[start Items]

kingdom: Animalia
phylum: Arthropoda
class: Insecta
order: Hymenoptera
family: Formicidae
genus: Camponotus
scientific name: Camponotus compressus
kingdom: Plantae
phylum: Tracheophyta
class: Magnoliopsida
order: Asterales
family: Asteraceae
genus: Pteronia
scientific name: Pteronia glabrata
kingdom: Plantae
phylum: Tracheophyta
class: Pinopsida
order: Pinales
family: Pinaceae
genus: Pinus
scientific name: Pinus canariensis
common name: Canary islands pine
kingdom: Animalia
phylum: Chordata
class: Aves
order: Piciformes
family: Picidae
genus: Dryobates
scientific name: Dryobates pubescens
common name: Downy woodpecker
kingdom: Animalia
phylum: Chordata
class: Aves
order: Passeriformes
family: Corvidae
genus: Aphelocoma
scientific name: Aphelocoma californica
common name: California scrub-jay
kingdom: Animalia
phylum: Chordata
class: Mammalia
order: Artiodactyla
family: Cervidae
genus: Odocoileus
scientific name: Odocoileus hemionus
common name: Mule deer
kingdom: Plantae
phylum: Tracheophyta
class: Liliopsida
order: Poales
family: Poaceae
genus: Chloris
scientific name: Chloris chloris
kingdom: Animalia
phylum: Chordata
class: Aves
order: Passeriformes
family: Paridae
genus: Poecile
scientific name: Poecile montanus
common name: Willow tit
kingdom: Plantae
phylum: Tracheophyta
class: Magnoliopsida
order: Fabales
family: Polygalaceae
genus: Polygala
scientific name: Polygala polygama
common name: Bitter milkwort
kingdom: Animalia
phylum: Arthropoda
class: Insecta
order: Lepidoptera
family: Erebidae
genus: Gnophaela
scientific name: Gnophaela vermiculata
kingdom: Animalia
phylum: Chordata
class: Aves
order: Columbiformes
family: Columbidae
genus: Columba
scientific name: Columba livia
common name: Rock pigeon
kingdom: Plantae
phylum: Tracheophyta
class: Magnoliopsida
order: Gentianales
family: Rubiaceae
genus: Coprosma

[end Items]

### Your task
Write out again, word for word and in the same order, every line that names the records above, from each kingdom to the last name given.

### Final result
kingdom: Animalia
phylum: Arthropoda
class: Insecta
order: Hymenoptera
family: Formicidae
genus: Camponotus
scientific name: Camponotus compressus
kingdom: Plantae
phylum: Tracheophyta
class: Magnoliopsida
order: Asterales
family: Asteraceae
genus: Pteronia
scientific name: Pteronia glabrata
kingdom: Plantae
phylum: Tracheophyta
class: Pinopsida
order: Pinales
family: Pinaceae
genus: Pinus
scientific name: Pinus canariensis
common name: Canary islands pine
kingdom: Animalia
phylum: Chordata
class: Aves
order: Piciformes
family: Picidae
genus: Dryobates
scientific name: Dryobates pubescens
common name: Downy woodpecker
kingdom: Animalia
phylum: Chordata
class: Aves
order: Passeriformes
family: Corvidae
genus: Aphelocoma
scientific name: Aphelocoma californica
common name: California scrub-jay
kingdom: Animalia
phylum: Chordata
class: Mammalia
order: Artiodactyla
family: Cervidae
genus: Odocoileus
scientific name: Odocoileus hemionus
common name: Mule deer
kingdom: Plantae
phylum: Tracheophyta
class: Liliopsida
order: Poales
family: Poaceae
genus: Chloris
scientific name: Chloris chloris
kingdom: Animalia
phylum: Chordata
class: Aves
order: Passeriformes
family: Paridae
genus: Poecile
scientific name: Poecile montanus
common name: Willow tit
kingdom: Plantae
phylum: Tracheophyta
class: Magnoliopsida
order: Fabales
family: Polygalaceae
genus: Polygala
scientific name: Polygala polygama
common name: Bitter milkwort
kingdom: Animalia
phylum: Arthropoda
class: Insecta
order: Lepidoptera
family: Erebidae
genus: Gnophaela
scientific name: Gnophaela vermiculata
kingdom: Animalia
phylum: Chordata
class: Aves
order: Columbiformes
family: Columbidae
genus: Columba
scientific name: Columba livia
common name: Rock pigeon
kingdom: Plantae
phylum: Tracheophyta
class: Magnoliopsida
order: Gentianales
family: Rubiaceae
genus: Coprosma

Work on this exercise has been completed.